**TASK GOAL**
Pull every line with "round" from the data below and copy it.

(Entries taken from a collection)
◆ ◆ ◆

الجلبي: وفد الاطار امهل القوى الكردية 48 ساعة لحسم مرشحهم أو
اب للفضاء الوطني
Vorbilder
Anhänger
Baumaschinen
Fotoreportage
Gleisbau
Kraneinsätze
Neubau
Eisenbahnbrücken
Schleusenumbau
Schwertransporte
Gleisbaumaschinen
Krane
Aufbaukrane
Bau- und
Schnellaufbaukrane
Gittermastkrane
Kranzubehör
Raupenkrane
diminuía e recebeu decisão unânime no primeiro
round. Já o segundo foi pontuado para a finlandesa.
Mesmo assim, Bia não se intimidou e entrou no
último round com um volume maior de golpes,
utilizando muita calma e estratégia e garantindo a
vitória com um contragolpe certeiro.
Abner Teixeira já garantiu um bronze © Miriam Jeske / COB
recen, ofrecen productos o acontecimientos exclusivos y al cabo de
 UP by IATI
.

◆ ◆ ◆

**TASK ANSWER**
round. Já o segundo foi pontuado para a finlandesa.
último round com um volume maior de golpes,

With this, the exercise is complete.